The giant planet region is where the largest planets in our solar system formed, and it’s devoid of objects now because the planets gobbled up all of the material to form.

The moons are remnants of what was out there, born in the disc of gas and dust around Jupiter after the planet formed and then captured and pulled into Jupiter’s orbit. Because they formed between the two belts, the moons are probably composed of rock and ice.

These building blocks of planets can provide a window into the early years of the solar system.

What is Planet Nine?

The researchers believe that there might be a planet 200 times farther from the sun than we are (and five times more distant than Pluto) with an extremely stretched and oblong orbit on the edge of our solar system. It could be as much as 15 times the size of Earth. It’s known as Planet Nine or Planet X.

Sheppard, Chad Trujillo of Northern Arizona University and David Tholen of the University of Hawaii are on a quest to find as many faint, distant objects on the edge of the solar system as they can. The more they find, the more they can narrow the area of sky where Planet Nine might be.

With current technology, as well as the next generation of telescopes that will have even more capabilities, Sheppard believes that they could definitively say whether Planet Nine exists in the next few years.

So why is this confirmation so difficult? Because it’s like peering around the trees in our own forest and trying to count them all rather than using an overhead drone, Sheppard said.

A long time ago, when our solar system was forming, this would have been easier because Planet Nine wasn’t always living on the edge. It was probably right in the middle of the planets we know so well, Sheppard said.

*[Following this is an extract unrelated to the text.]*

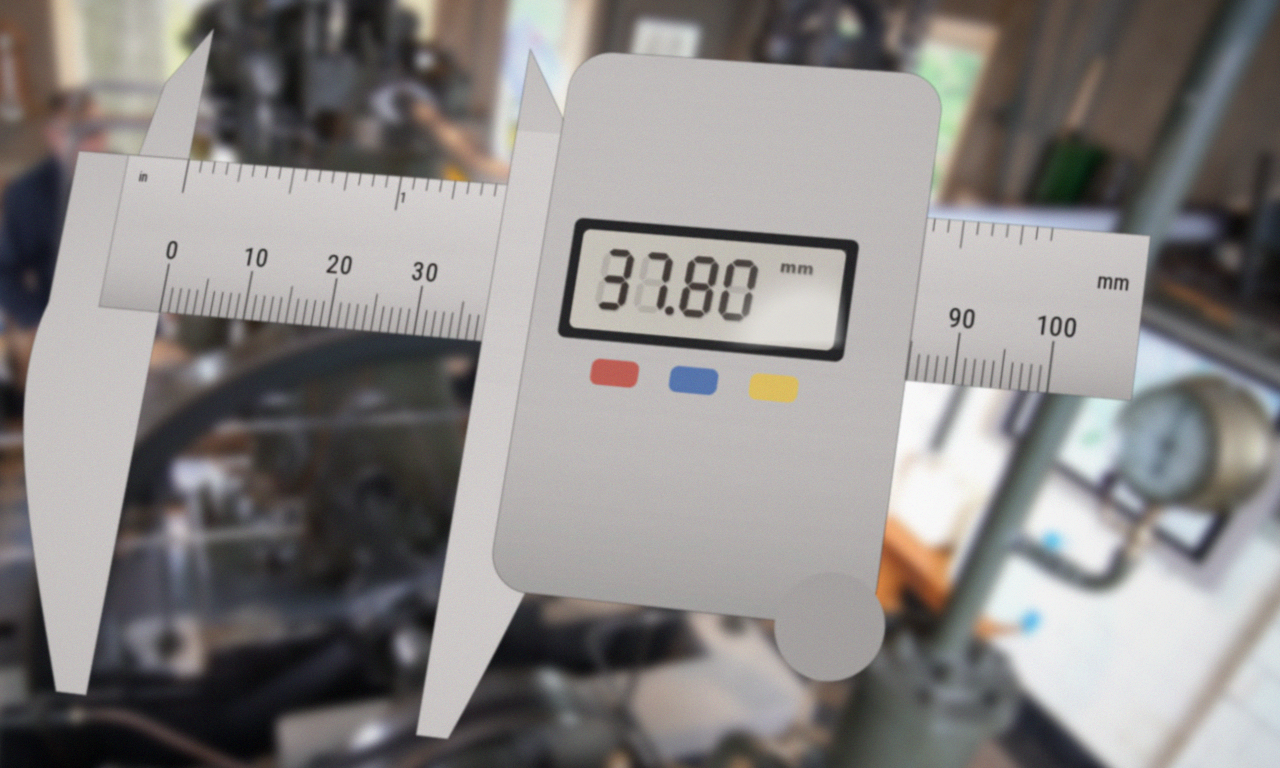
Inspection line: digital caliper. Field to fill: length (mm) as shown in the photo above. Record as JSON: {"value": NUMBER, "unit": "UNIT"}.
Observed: {"value": 37.80, "unit": "mm"}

If Planet Nine exists, it could be the runt of the giant planets, Sheppard said. It was probably forming in the giant planet region and grew to be several Earth masses in size, and then it got close to one of the giant planets and was thrown out into the outer solar system. That would explain its theorized orbit, which wouldn’t be able to form in a neat circle and instead formed in an a chaotic environment.

“If we do find this planet in the next few years, it would be a pretty amazing discovery for astronomy. It’s kind of mind-blowing to know that something bigger than the Earth is sitting out there in the solar system and we haven’t been able to see it,” Sheppard said.